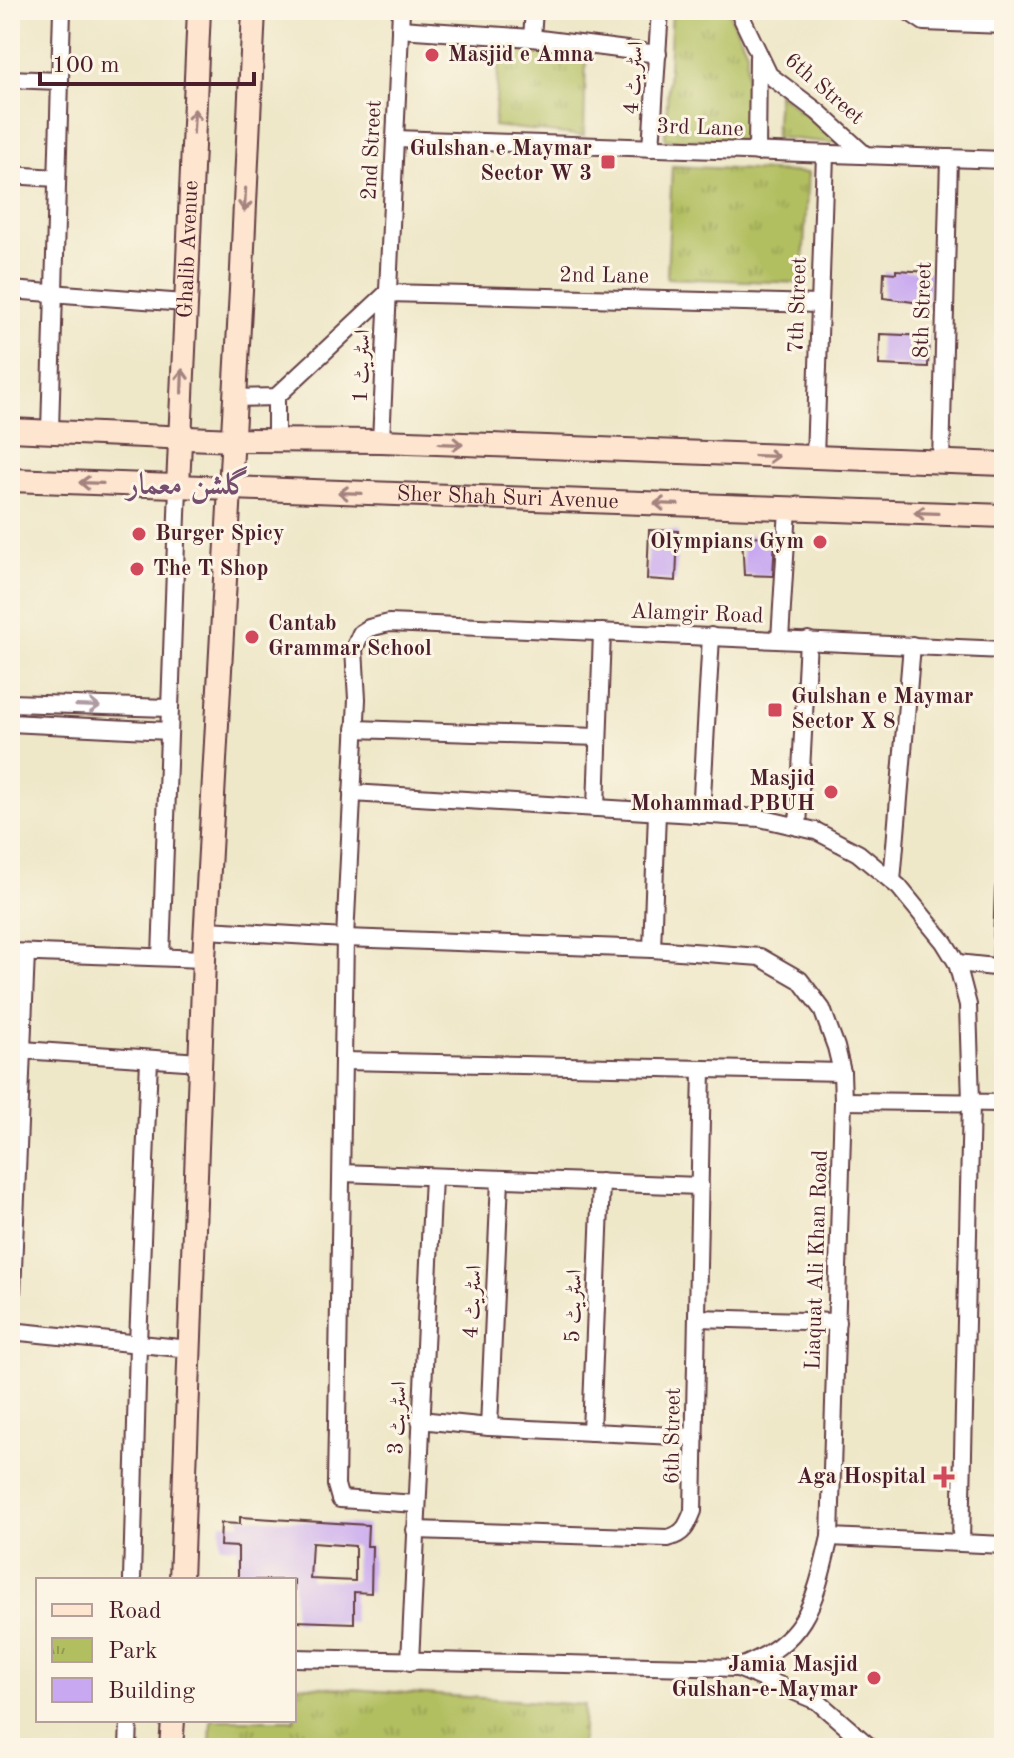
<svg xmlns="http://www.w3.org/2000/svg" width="1014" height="1758" font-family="'Old Standard TT',Amiri,serif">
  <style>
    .park { fill: url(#park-tufts); stroke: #7e6f46; stroke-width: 2 }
    .building { fill: #c8a8f0; fill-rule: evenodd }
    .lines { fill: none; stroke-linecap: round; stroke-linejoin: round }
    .street-casing { stroke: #633d43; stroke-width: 20 }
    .secondary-casing { stroke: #633d43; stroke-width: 26 }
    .street { stroke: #fff; stroke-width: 16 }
    .secondary { stroke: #fde5d0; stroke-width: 22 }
    .oneway { stroke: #a4827e }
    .oneway2 { stroke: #ae9aa0 }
    .poi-dot { fill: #d1495b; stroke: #fcf5e5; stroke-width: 3 }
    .labels { text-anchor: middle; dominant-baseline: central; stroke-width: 6; stroke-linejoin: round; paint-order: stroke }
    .poi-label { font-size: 22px; font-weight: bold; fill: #4a1f2b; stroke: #fcf5e5; text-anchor: start }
    .street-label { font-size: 22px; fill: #4a1f2b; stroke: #fcf5e5 }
    .district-label { font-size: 30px; font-weight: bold; fill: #764f70; stroke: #fcf5e5 }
  </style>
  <defs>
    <pattern id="park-tufts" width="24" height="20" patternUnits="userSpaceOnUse" patternTransform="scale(2)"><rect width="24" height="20" fill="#b2bf61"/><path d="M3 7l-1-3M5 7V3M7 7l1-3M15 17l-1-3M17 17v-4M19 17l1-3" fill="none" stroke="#939b50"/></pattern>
  </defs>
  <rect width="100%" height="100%" fill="#fcf5e5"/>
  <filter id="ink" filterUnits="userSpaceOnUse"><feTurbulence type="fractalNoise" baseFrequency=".0125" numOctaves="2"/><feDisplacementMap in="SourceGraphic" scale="16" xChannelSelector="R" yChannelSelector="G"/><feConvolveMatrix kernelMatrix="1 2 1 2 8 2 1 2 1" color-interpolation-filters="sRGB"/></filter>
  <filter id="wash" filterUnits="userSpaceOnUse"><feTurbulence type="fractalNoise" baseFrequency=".006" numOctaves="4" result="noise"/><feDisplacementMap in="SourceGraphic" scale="32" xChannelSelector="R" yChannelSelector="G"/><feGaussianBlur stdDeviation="1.8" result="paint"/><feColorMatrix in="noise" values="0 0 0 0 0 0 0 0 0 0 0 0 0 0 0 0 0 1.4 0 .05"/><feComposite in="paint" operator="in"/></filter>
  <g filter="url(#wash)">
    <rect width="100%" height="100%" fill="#eee7c8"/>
    <g class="park">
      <path d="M672,10H728L747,51L745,139L665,140Z"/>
      <path d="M500,47L586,56L584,136L494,126Z"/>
      <path d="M778,93L843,144L775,137Z"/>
      <path d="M672,166L808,173L802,283L667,278Z"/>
      <path d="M294,1685L584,1705L582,1748H210L211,1720H294Z"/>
    </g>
    <g id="blocks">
      <g class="building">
        <path d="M896,270L930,272L928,304L883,298L884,272L896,273Z"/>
        <path d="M880,334L929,336L928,367L879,365Z"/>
        <path d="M649,530L678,531L676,581L647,579Z"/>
        <path d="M742,535L775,538L773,576L744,575Z"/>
        <path d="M240,1517L368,1525L367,1546H372L371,1593L354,1592V1623L294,1621V1580H238V1547L220,1546L221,1523L240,1524ZM312,1543L355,1546V1581L310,1579Z"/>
      </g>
    </g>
  </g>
  <g filter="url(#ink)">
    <use href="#blocks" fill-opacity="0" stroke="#633d43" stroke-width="2"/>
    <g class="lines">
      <g class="street-casing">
        <g id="street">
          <path d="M738,10L769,75L818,112L865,155"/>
          <path d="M906,10L924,22L1004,25"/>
          <path d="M400,29L532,38L658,54"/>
          <path d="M532,38L534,10"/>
          <path d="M10,79L59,81"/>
          <path d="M395,139L1004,160"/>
          <path d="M651,148L660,10"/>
          <path d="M757,152L758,57"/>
          <path d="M10,175L56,178"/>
          <path d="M10,290L185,303"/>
          <path d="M387,293L820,304"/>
          <path d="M276,397V440"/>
          <path d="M234,398L276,397L387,293"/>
          <path d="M50,431L62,10"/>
          <path d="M381,441L401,10"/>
          <path d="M815,458L825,154"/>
          <path d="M941,462L949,158"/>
          <path d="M780,639L788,509"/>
          <path d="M10,703L169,708"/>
          <path d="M10,723L169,731"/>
          <path d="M355,729L598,737"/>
          <path d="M352,793L760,818L816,831L858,853L899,887L944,942L957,963L968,1005L971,1101L961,1542"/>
          <path d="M596,808L602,632"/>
          <path d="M701,815L711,636"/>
          <path d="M798,827L808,640"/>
          <path d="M892,881L912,645"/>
          <path d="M207,930L345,938L652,949L760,957L800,980L822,1009L836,1047L842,1072L843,1101L830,1537C814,1604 808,1641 738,1668L294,1658"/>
          <path d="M652,949L657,812"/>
          <path d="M10,952L204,959"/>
          <path d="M161,957L178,487"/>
          <path d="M957,963L1004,968"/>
          <path d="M1001,967L1004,889"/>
          <path d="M22,1050L200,1062"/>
          <path d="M344,1061L842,1072"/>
          <path d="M843,1101L1004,1103"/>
          <path d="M342,1173L700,1186"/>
          <path d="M697,1318L837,1322"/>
          <path d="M10,1331L190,1349"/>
          <path d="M10,1342L26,953"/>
          <path d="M420,1420L489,1427L695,1437"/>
          <path d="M489,1427L500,1180"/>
          <path d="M591,1432L601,1182"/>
          <path d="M417,1504L340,1499L336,1485L345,938L357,699L354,649L361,633L369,628L389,623L1004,650"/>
          <path d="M415,1530L668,1538C684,1534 687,1526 693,1511L702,1069"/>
          <path d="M830,1537L1004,1545"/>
          <path d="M132,1580L138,1344L149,1059"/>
          <path d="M410,1662L433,1177"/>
          <path d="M738,1668L817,1701L871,1748"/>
          <path d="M128,1748L129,1720"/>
        </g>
      </g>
      <g class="secondary-casing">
        <g id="secondary">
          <path d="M10,430L233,440L381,441L1004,464"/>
          <path id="s1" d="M10,480L1004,516"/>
          <path id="s2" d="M178,487L199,10"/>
          <path d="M181,1580L204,959L241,290L254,10"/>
          <path d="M171,1748L173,1720"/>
        </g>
      </g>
      <use href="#street" class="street"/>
      <use href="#secondary" class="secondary"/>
    </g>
    <defs><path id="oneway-shaft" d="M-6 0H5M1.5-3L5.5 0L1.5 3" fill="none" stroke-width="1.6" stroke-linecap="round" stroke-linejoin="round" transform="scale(2)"/></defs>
    <g class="oneway">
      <use href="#oneway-shaft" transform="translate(194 121) rotate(-87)"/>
      <use href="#oneway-shaft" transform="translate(245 200) rotate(93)"/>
      <use href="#oneway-shaft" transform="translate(182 381) rotate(-88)"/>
      <use href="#oneway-shaft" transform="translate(451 444) rotate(2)"/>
      <use href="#oneway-shaft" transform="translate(767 456) rotate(2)"/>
      <use href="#oneway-shaft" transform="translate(91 483) rotate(-178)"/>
      <use href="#oneway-shaft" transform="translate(350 493) rotate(-178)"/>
      <use href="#oneway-shaft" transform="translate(666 504) rotate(-178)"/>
      <use href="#oneway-shaft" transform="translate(926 513) rotate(-178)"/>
    </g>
    <use class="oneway2" href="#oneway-shaft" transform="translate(88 706) rotate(2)"/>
  </g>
  <g class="poi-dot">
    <circle cx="432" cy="55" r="8"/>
    <rect x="600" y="154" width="16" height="16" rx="4"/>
    <circle cx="139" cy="534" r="8"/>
    <circle cx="820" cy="542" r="8"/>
    <circle cx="137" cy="569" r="8"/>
    <circle cx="252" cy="637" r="8"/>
    <rect x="767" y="702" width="16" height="16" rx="4"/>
    <circle cx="831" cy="792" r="8"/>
    <path d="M940 1465h8v8h8v8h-8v8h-8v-8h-8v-8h8z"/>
    <circle cx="874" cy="1678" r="8"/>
  </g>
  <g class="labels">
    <g class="poi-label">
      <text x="448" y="55">Masjid e Amna</text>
      <text x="592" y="149" text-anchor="end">Gulshan e Maymar<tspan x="592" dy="25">Sector W 3</tspan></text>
      <text x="155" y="534">Burger Spicy</text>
      <text x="804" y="542" text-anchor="end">Olympians Gym</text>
      <text x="153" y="569">The T Shop</text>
      <text x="268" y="624">Cantab<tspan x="268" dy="25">Grammar School</tspan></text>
      <text x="791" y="697">Gulshan e Maymar<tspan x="791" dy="25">Sector X 8</tspan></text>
      <text x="815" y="779" text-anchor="end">Masjid<tspan x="815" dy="25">Mohammad PBUH</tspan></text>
      <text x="926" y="1477" text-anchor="end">Aga Hospital</text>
      <text x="858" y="1665" text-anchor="end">Jamia Masjid<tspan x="858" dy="25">Gulshan-e-Maymar</tspan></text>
    </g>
    <g class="street-label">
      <text transform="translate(634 78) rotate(-86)">اسٹریٹ 4</text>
      <text transform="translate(824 89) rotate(41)">6th Street</text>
      <text transform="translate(700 128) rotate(2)">3rd Lane</text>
      <text transform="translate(372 150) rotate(-87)">2nd Street</text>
      <text stroke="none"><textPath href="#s2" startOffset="238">Ghalib Avenue</textPath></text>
      <text transform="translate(604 276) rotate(1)">2nd Lane</text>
      <text transform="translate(798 305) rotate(-88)">7th Street</text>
      <text transform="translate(923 310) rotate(-88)">8th Street</text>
      <text transform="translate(362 366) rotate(-88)">اسٹریٹ 1</text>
      <text stroke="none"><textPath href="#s1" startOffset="498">Sher Shah Suri Avenue</textPath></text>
      <text transform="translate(697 614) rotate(2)">Alamgir Road</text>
      <text transform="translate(817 1260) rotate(-88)">Liaquat Ali Khan Road</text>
      <text transform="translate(473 1302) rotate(-87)">اسٹریٹ 4</text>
      <text transform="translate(574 1306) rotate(-88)">اسٹریٹ 5</text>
      <text transform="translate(398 1418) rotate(-87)">اسٹریٹ 3</text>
      <text transform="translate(673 1436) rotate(-89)">6th Street</text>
    </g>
    <g class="district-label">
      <text x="188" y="486">گلشن معمار</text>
    </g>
  </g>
  <rect width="1014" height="1758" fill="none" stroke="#fcf5e5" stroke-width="40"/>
  <rect x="36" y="1578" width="260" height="144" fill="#fcf5e5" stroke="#b59f9b" stroke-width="2"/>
  <rect x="52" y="1604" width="40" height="12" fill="#fde5d0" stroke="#b59f9b" stroke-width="2"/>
  <text x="108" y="1618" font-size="24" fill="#4a1f2b">Road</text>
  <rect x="52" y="1638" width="40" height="24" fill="url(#park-tufts)" stroke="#b59f9b" stroke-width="2"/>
  <text x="108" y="1658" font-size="24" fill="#4a1f2b">Park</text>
  <rect x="52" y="1678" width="40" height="24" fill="#c8a8f0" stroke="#b59f9b" stroke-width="2"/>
  <text x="108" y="1698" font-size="24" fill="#4a1f2b">Building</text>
  <path d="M40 72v12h214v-12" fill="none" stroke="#4a1f2b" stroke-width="4"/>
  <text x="52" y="72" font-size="24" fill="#4a1f2b" stroke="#fcf5e5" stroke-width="6" paint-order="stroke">100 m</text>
</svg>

• [HOW TO COMPLETE THIS TASK] Each line above that carries the string "labels" has to be returned.

• [SOLUTION]
    .labels { text-anchor: middle; dominant-baseline: central; stroke-width: 6; stroke-linejoin: round; paint-order: stroke }
  <g class="labels">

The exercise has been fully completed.